Anyway, it turns out that Alexis was right about Breanne wanting to get away from her. However, it’s not just that Alexis has less money than Brooke and Carter. It’s also that Alexis is a little bit insane. Alexis loses her job at the coffee shop after she kills her boss. Then Alexis kills the volleyball coach who she claims is Breanne’s biological father. Then Alexis kills her alcoholic, white trash boyfriend. Alexis, of course, manages to make all of these deaths look like accidents because Alexis may be poor-ish and she may be dangerously unstable but she’s not stupid.
Anyway, seeing as how everyone in her life is dead, the Carters invite Alexis to come stay with them. “Do you think we trust Alexis too much?” Brooke asks Carter. Gee, Brooke, why would you ask that? Is it because Alexis is obviously plotting to murder you?

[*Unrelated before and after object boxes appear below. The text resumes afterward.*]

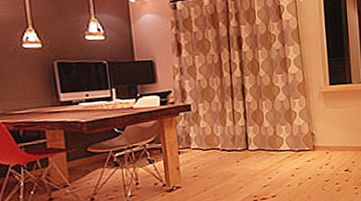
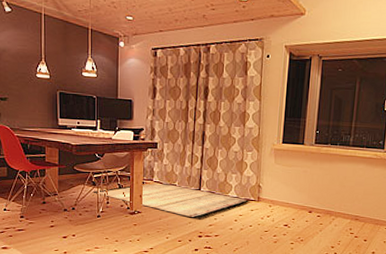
rug: none [116,148,306,182] -> present [93,183,251,219]

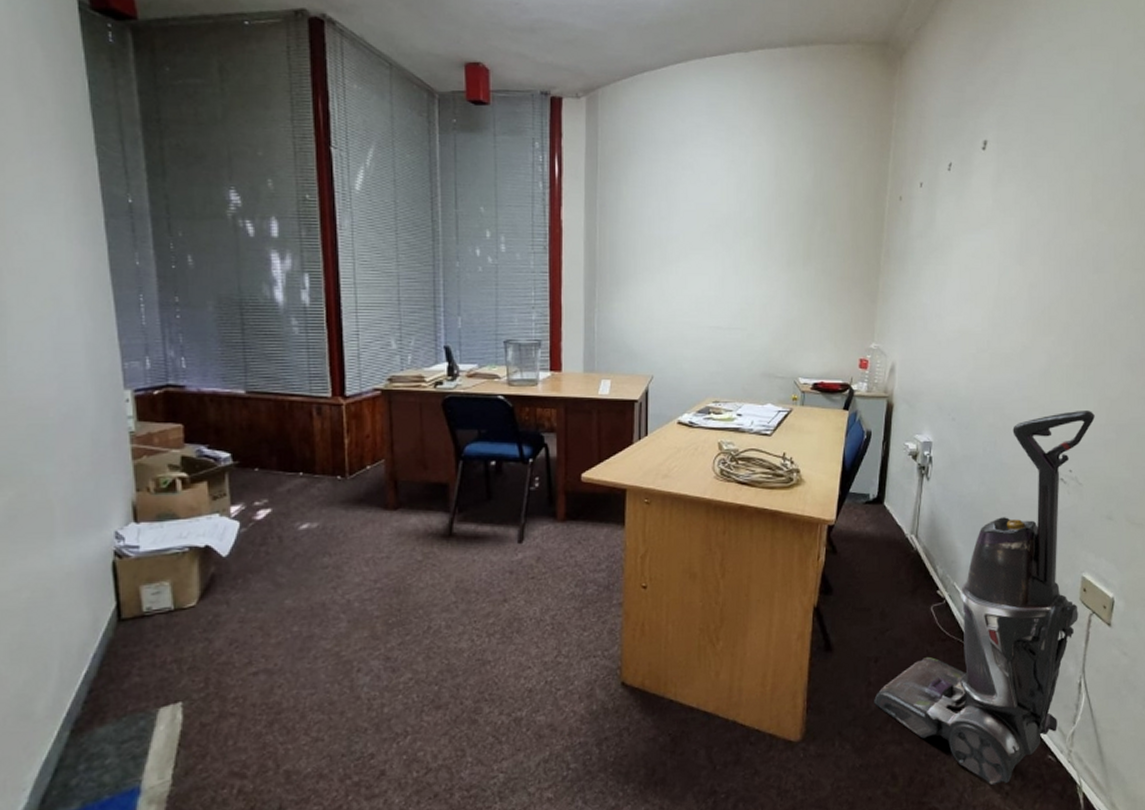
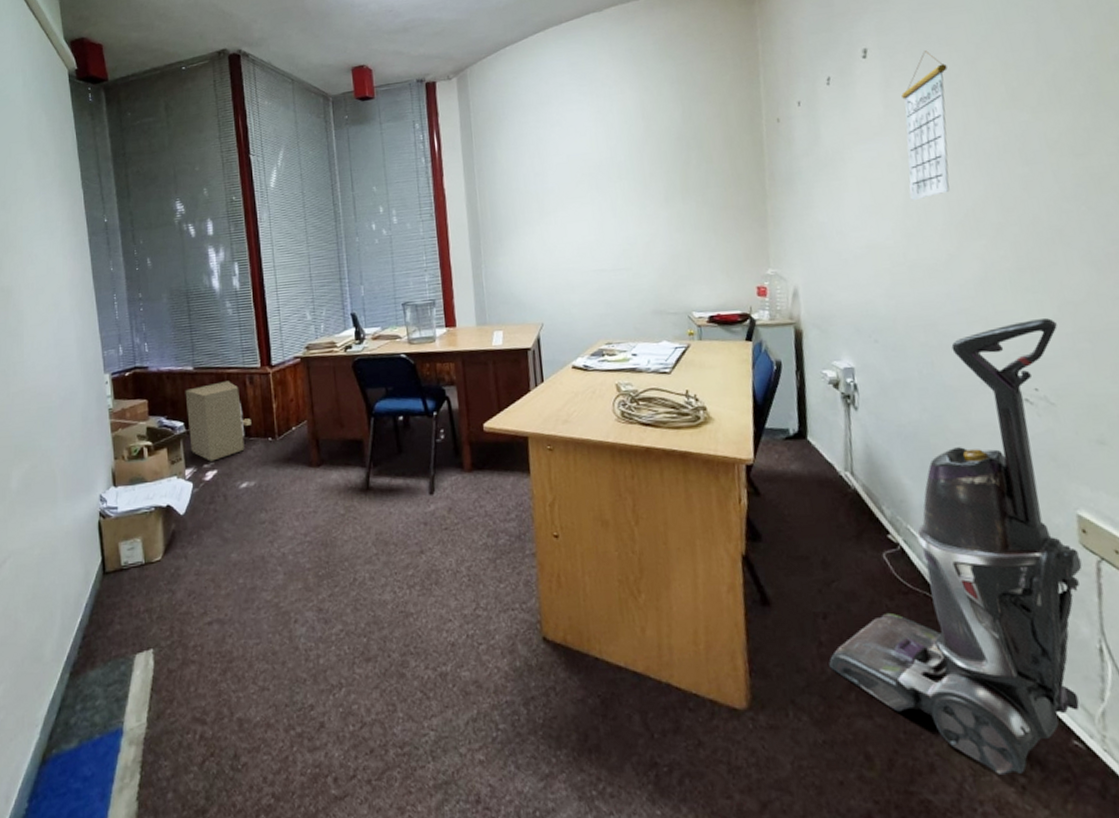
cardboard box: none [233,410,317,499] -> present [185,381,252,462]
calendar: none [1001,152,1050,294] -> present [901,51,950,202]

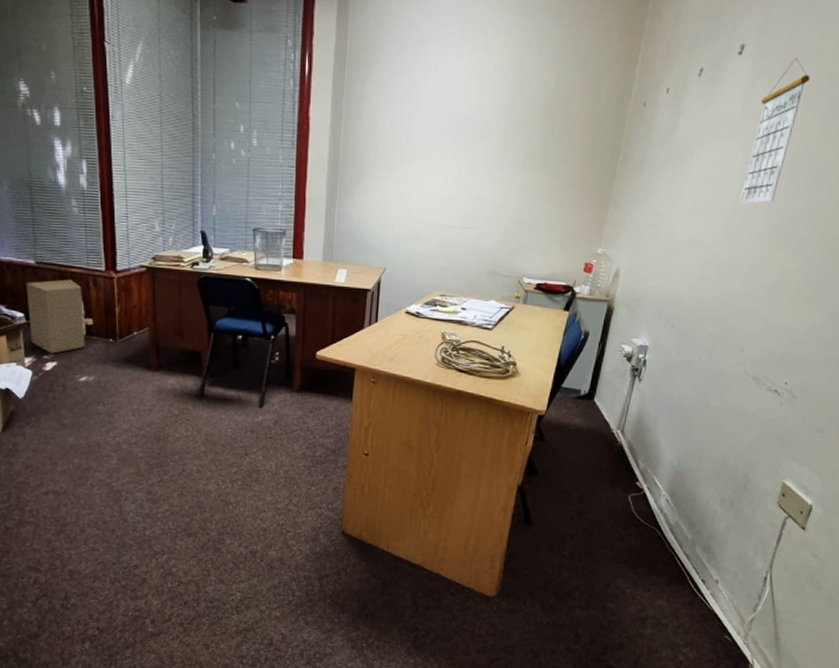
vacuum cleaner: present [829,318,1082,776] -> none [565,326,821,654]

Anyway, if it sounds like I’m being critical of Deadly Daughter Switch, I’m not. I actually rather enjoyed it. A part of loving Lifetime films is that you come to accept all of the strange premises and the melodramatic plot twists. You don’t ask why. You don’t question logic. You just accept it and follow it to its conclusion. These films are meant to be the cinematic equivalent of a paperback novel that read over the course of an afternoon. Hence, the more melodramatic the better. Hannah Barefoot was an energetic killer and the Carter house was really big and nice and it looked like it would be a fun place to live. And really, isn’t that all you need?
Seriously, though, don’t invite just anyone to come live with you. You never know what they might be secretly plotting.